If you’ve already read my reviews of the first, second and third volumes of the Diana Prince: Wonder Woman you already know the basic idea behind this quartet of collections: Wonder Woman decided to stay in this reality when the Greek gods decided to go on a sojourn. Now on her own, the powerless Diana Prince still did her best to right wrongs while also learning martial arts from a man named I Ching, wearing a lot of white and opening up a boutique.

Before writing this review I went back and read the previous three, partially because it’s taken me five years to read four trades, but also because I needed a little refresher on my thoughts. All three reviews share two elements of this run that I got a kick out of: Mike Sekowsky’s writing and art are fantastic and the issues run the gamut of genres much like the films Roger Corman produced around the same time. This volume, unfortunately lacks Sekowsky’s involvement, but does continue the genre mash-up goodness that I so enjoy.

Much like she did in the first volume, Diana finds herself palling around with a private detective, this one Jonny Double (the same guy Brian Azzarello and Eduardo Risso rejuvenated in the 1998 miniseries). He’s a fun character because he’s your traditional down-on-his-luck guy, but also peppers his speech with some beatnik-ness which goes well with the overall vibe of this book. Diana and Jonny get paid to protect a guy. What sounds like a simple bodyguard job turns into all kinds of wonderful wackiness involving cultists, exploding dogs (not a typo) and jousters on motorized unicycles (also not a typo). The next story is even crazier, borrowing elements and characters from Fafhrd And The Gray Mouser, a concept I know nothing about but still involved swords, sorcery, mystical gems and Catwoman (she and the Gray Mouser both chase a mouse!).

The book ends a bit wobbly thanks to an issue of Brave And The Bold that doesn’t feature nearly enough mod Diana drawn by Jim Aparo. This one didn’t do much for me, but I do appreciate it in the book. Then you’ve got the penultimate issue which is fantastic. This one has Diana getting in on the Women’s Lib movement and helping bring down a man setting up a crummy department store to put women in danger while making money off of ladies wanting to get in on at least the fashion of women’s lib. There’s a lot of great stuff in this one from O’Neil who’s no slouch in the writing department.

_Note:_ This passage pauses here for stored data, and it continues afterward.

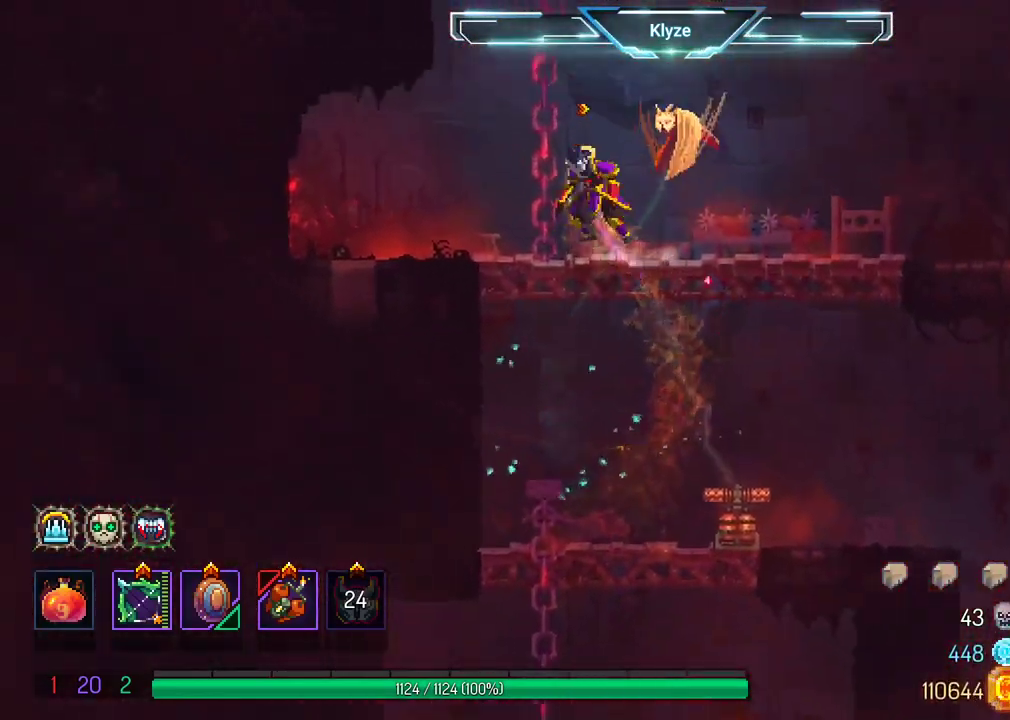
{"buttons": [], "left_stick": "center", "right_stick": "center", "events": [[117, "SELECT", "down"], [400, "SELECT", "up"]]}
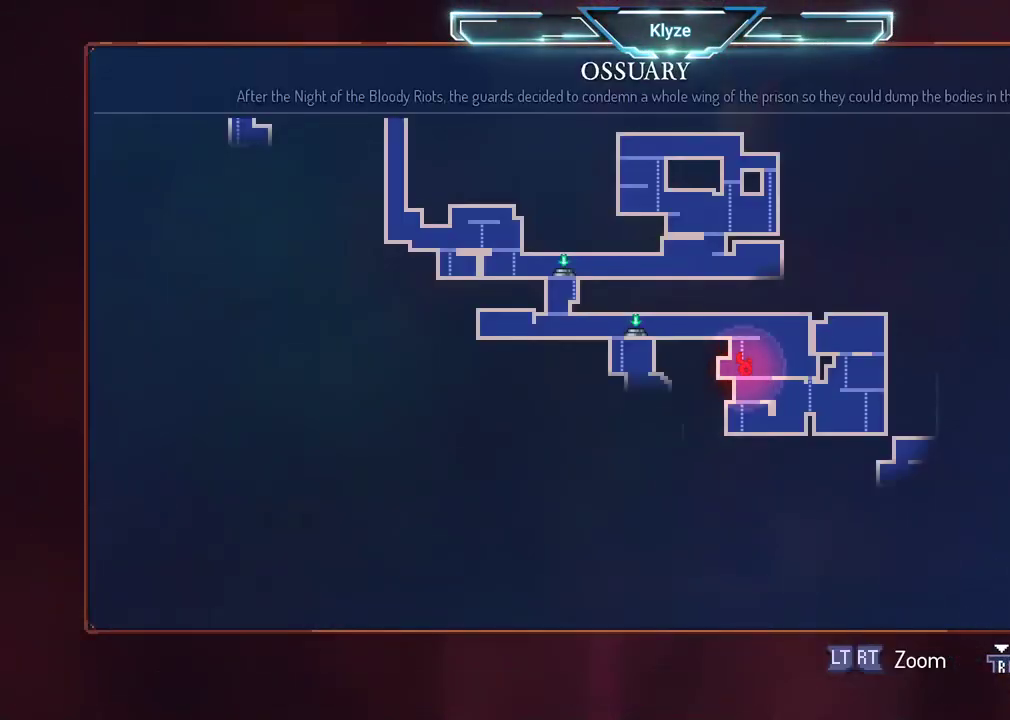
{"buttons": ["SELECT"], "left_stick": "center", "right_stick": "center", "events": [[400, "SELECT", "down"]]}
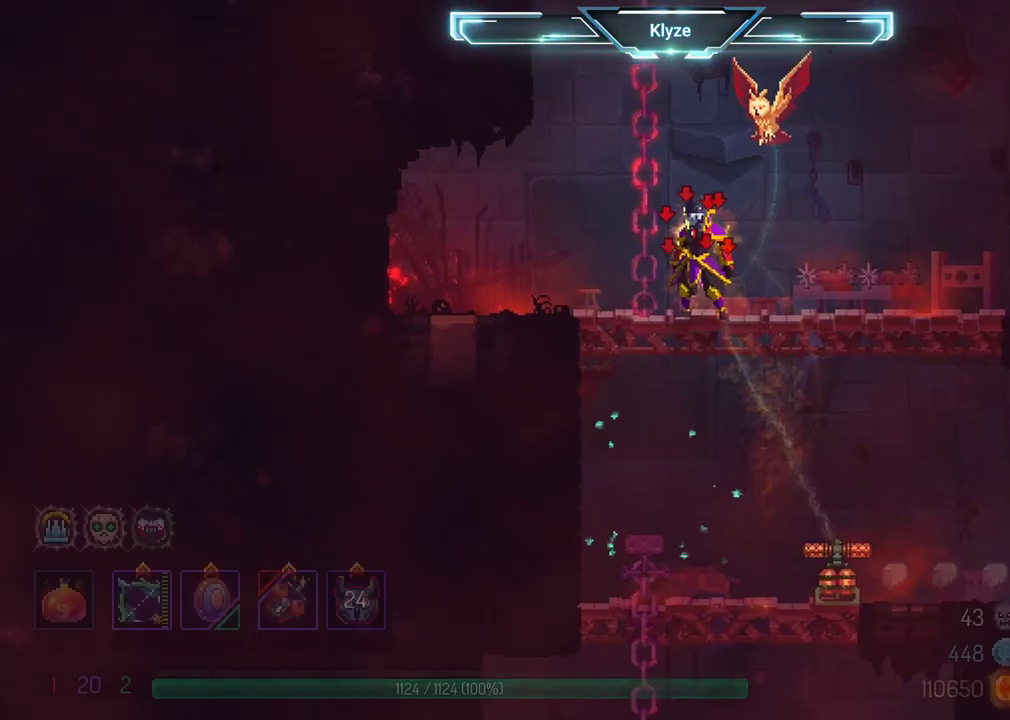
{"buttons": ["DPAD_UP"], "left_stick": "center", "right_stick": "center", "events": [[33, "A", "down"], [33, "SELECT", "up"], [200, "A", "up"], [200, "DPAD_LEFT", "down"], [217, "DPAD_UP", "down"], [283, "DPAD_LEFT", "up"], [317, "A", "down"], [433, "A", "up"]]}
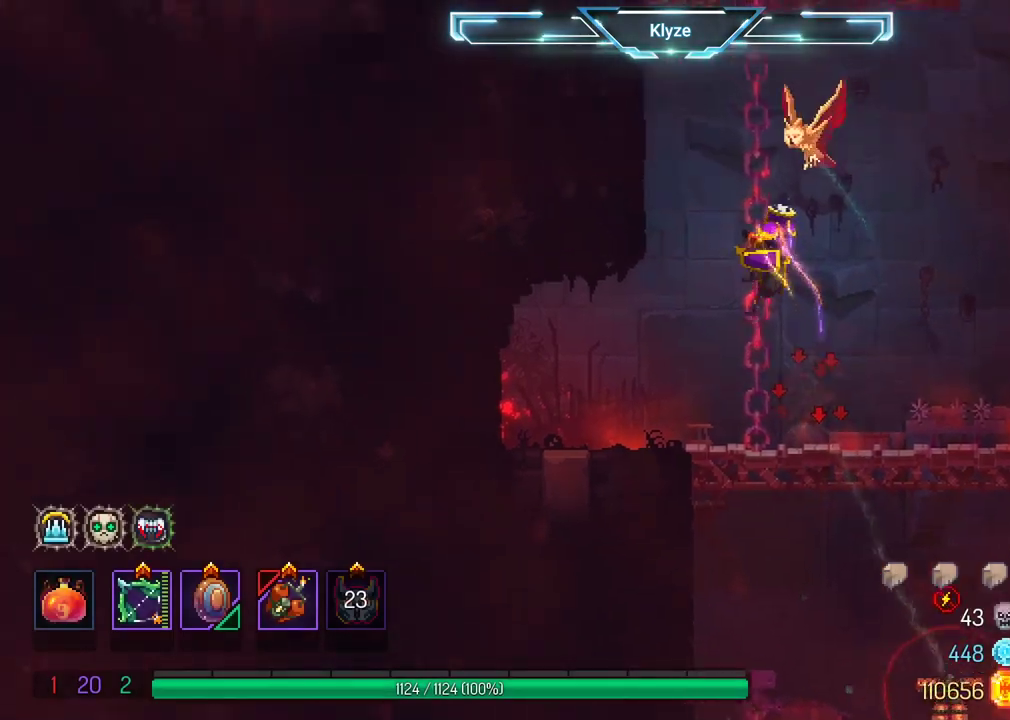
{"buttons": ["DPAD_UP"], "left_stick": "center", "right_stick": "center", "events": [[33, "A", "down"], [133, "A", "up"], [250, "A", "down"], [333, "A", "up"], [433, "A", "down"], [500, "A", "up"]]}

Let’s call this SPOILER TOWN (for a decades-old book). This last issue feels like an editor coming in with a broom and just sweeping everything that I love away. I Ching gets killed by a sniper on page 4, Diana goes after him but winds up hitting her head and losing her memory on page 7, by 13 she’s back on Paradise Island and we’re treated to another retelling of her origins. Oddly, we’re also introduced to Nubia the Wonder Woman from another Amazon place called the Floating Island. Has this ever been brought up again? My Wonder Woman knowledge is just about zero between this time and the next time Diana lost her powers in The Contest, so it very well may have and I missed it. It seems like an interesting idea and while they don’t completely dump on everything that came before it or tell you that it never happened, it certainly feels like an unceremonious end to a series I really enjoyed. Even with a bit of a weak ending, I’m still a huge fan of this line of books and will proudly display them on my bookshelves…when I eventually get shelves big enough to support my whole collection.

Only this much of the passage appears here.